Jesus told His disciples, “Nevertheless do not rejoice in this, that the spirits are subject to you, but rejoice that your names are recorded in heaven.” (Luke 10:20, NASB)
My confidence that I am going to heaven when I die has sometimes been criticized by certain friends and acquaintances as being an unwarranted presumption. How can you know? How can you be so sure? Isn’t it a pretty egocentric, self-righteous attitude to consider your admission through the pearly gates a done deal?
Well, actually the presumption and the egocentricity would be to dare stand in judgment of Christ, to dismiss as irrelevant foolishness His promise, to treat Jesus as someone who either cannot deliver on His word or, even worse, to act as if He is a cruel liar dangling before His followers something they will never receive.
The presupposition behind such questions, of course, is that a person needs to attain a certain level of holiness to qualify for heaven. Such people believe that they must make the grade with God by racking up enough religious points and, conversely, by avoiding sins altogether or at least being profoundly sorry for them afterwards.
But alas, on those grounds, no one will make the grade! In Romans 3, the apostle Paul explains that all people are “under sin.” Indeed, he says that we are slaves to sin. And our “slave wages,” the Bible goes on to say, is eternal separation from God…and everything else. Brother, that’s as bad news as you’re ever gonna’ hear.
But then onto this dark, tragic stage entered the gospel (literally, the good news) announcing that a way of escape, of deliverance, of salvation has come our way. And it’s not in us. It’s not something we can do to bribe God or to fool Him or to placate His righteous standards. No, the salvation offered is through Jesus Christ Whose death and resurrection is an offer to pay our debt – freely, in full, and forever.

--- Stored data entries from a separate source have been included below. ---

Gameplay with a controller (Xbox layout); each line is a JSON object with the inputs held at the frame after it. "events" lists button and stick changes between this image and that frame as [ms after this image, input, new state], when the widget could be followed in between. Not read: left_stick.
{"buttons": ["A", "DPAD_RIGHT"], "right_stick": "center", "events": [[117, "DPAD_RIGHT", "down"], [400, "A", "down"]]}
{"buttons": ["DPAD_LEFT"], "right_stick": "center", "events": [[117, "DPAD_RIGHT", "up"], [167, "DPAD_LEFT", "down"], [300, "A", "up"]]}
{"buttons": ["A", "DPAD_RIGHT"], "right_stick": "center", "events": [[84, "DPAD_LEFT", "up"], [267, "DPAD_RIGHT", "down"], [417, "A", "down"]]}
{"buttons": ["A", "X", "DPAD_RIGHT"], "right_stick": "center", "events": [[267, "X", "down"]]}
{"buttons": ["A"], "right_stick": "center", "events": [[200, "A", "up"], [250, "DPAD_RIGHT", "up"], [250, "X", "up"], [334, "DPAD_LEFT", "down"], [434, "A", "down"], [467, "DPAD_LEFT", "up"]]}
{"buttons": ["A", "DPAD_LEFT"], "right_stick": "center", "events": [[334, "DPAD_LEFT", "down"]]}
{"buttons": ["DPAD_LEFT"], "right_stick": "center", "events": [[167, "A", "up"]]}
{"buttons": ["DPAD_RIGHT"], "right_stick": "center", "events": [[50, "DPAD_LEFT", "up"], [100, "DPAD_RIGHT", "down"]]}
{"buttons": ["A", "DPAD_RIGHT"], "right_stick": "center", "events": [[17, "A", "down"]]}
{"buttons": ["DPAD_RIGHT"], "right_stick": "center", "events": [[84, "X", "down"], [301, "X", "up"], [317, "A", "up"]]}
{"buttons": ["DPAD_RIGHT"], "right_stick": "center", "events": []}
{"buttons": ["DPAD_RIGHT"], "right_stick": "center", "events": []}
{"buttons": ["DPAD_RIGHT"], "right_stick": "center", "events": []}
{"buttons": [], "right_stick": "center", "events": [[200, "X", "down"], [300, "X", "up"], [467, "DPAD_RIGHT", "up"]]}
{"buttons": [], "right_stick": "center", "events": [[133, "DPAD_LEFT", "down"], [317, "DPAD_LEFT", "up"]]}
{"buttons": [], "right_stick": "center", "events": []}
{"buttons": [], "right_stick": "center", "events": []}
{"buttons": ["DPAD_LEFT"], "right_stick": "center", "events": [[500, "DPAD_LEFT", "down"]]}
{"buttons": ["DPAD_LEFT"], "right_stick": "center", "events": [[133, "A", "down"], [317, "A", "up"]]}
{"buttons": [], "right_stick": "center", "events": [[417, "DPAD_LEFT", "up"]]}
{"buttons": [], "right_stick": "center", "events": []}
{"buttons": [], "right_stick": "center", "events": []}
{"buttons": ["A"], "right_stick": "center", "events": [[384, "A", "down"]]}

“But God demonstrates His own love toward us, in that while we were yet sinners, Christ died for us. Much more then, having now been justified by His blood, we shall be saved from the wrath of God through Him. For if while we were enemies we were reconciled to God through the death of His Son, much more, having been reconciled, we shall be saved by His life. And not only this, but we also exult in God through our Lord Jesus Christ, through whom we have now received the reconciliation.” (Romans 5:8-11, NASB)
“But now having been freed from sin and enslaved to God, you derive your benefit, resulting in sanctification, and the outcome, eternal life. For the wages of sin is death, but the free gift of God is eternal life in Christ Jesus our Lord.” (Romans 6:22-23, NASB)
Salvation -- complete and forever salvation -- is available to everyone but not through earning enough “religion credits” to impress God. That will never happen. Rather salvation is received by the simple act of believing in Jesus’s atoning death and resurrection in your behalf. And that is not presumption. That is not pride. Having your name written in the book of life that Jesus refers to in Luke 10 is not a matter of religious works or ascetic denial. It is only the humble acceptance of the gift offered by a gracious and trustworthy God.